O desenvolvimento de FF9 in a nutshell

E estou contando tudo isso... bem, em parte porque sou um caso perido de nerd por história dos videogames, claro. Mas é mais do que apenas uma curiosidade, a origem de Final Fantasy IX é a chave para entender como o jogo em si funciona. Porque é realmente importante entender que FFIX nunca foi concebido como "o próximo passo depois de FINAL FANTASY 8". Ele nasceu como uma homenagem, uma carta de amor aos bons e velhos tempos da fantasia de capa e espada. E essa intenção está gravada em seus ossos.

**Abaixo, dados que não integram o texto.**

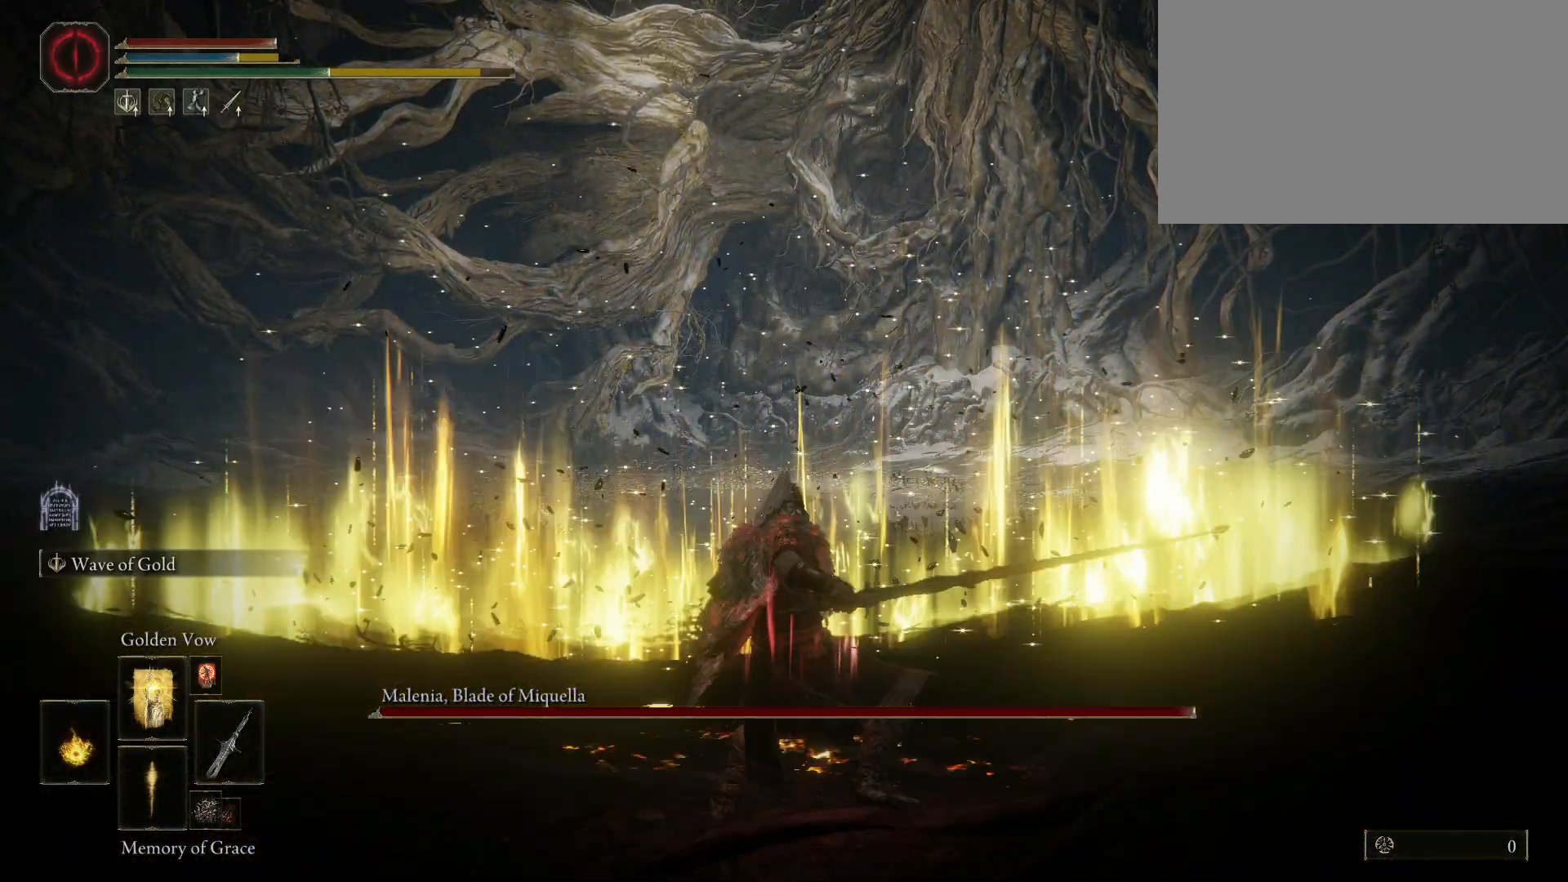
{"keys": [], "mouse": [], "events": []}
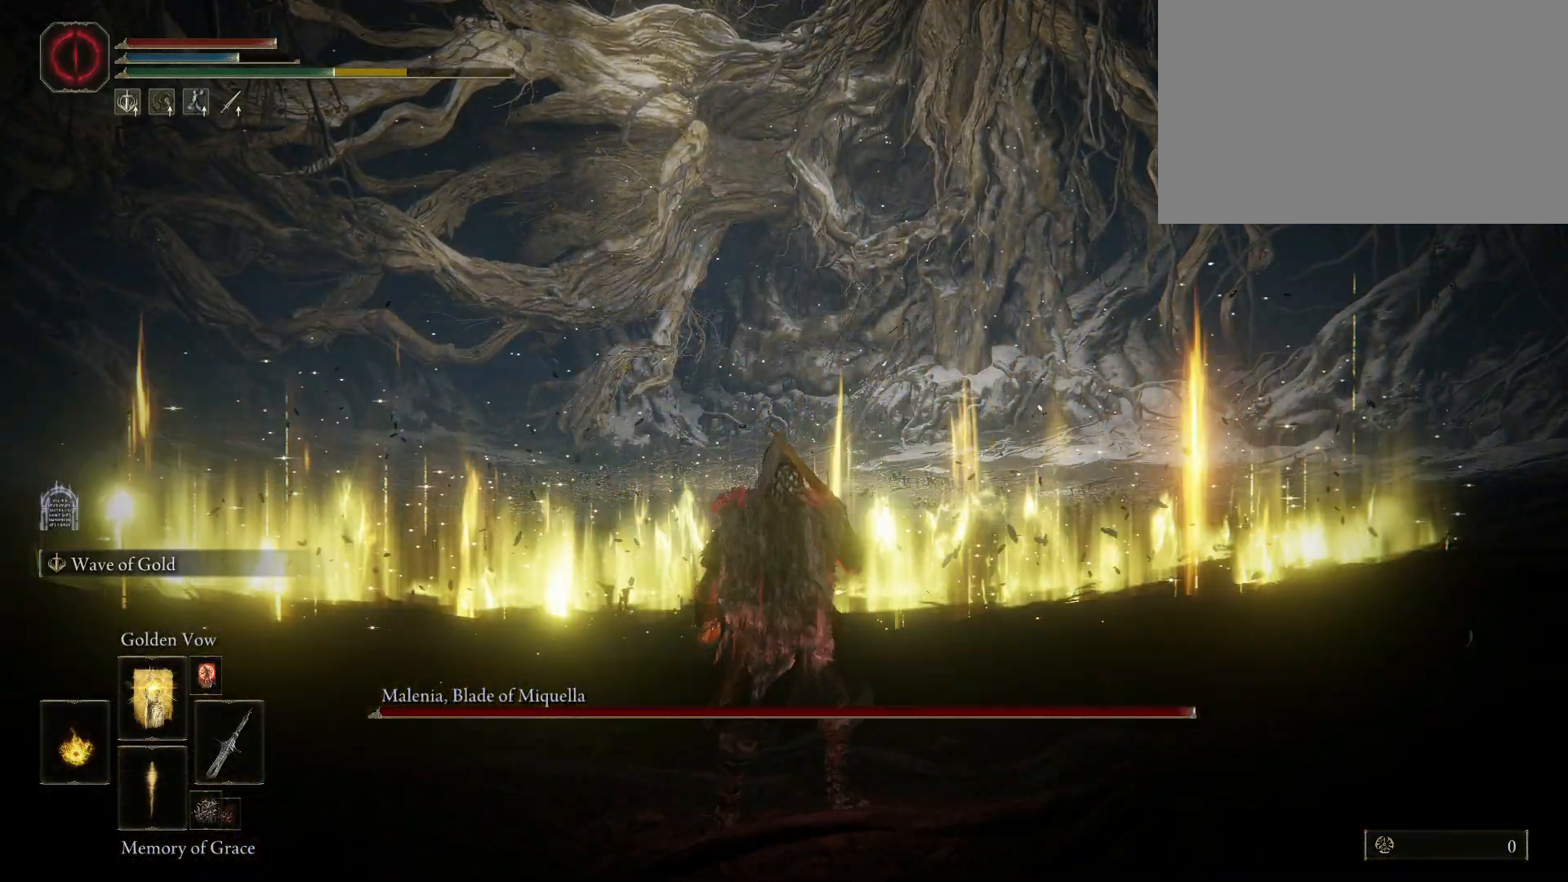
{"keys": [], "mouse": [], "events": []}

Por que isso importa? Porque, se você olhar de perto, FFIX é um Final Fantasy muito não convencional precisamente por ser convencional. Me permita explicar: uma das características definidoras da série até aquele momento era sua busca incansável por novidades. Cada entrada tentava reinventar o RPG de alguma forma, sempre puxando o genero para frente, e esse impulso se tornou parte da identidade da série. FINAL FANTASY 5 tinha o Sistema de Jobs profundo e flexível. FINAL FANTASY 6 introduziu relíquias e um elenco extenso. FINAL FANTASY 7 construiu um jogo inteiro em torno de Materia, enquanto FINAL FANTASY 8 apostou no controverso sistema Junction. Mecanicamente falando, não havia dois Final Fantasy iguais.

E então veio FFIX.

Em vez de perseguir um novo sistema radical, ele fez o oposto. Sua mecânica é modesta, até mesmo inofensiva em comparação. As habilidades são vinculadas aos equipamentos. Os personagens se inclinam para papéis clássicos em vez de builds intercambiáveis. Ele não tenta expandir o gênero com um novo recurso chamativo. Mas aqui está a questão: "não reinventar a roda" não significa "genérico". Longe disso. O que FFIX faz é mais uma curadoria dos greatest hits da franquia até então, todos misturados juntos e ainda funcionando.

Squall apenas deu de ombros e comentou "whatever"

É por isso que entender sua origem como uma homenagem é tão importante. Se você espera que FFIX puxe os limites das mecanicas de RPG mesma forma que VII e VIII fizeram, você vai se desapontar. Mas se você vê isso como um retorno deliberado — uma decisão consciente de celebrar em vez de inovar — então a imagem toda se encaixa. Não é apenas um jogo. É uma reflexão. Uma memória. Uma carta de amor.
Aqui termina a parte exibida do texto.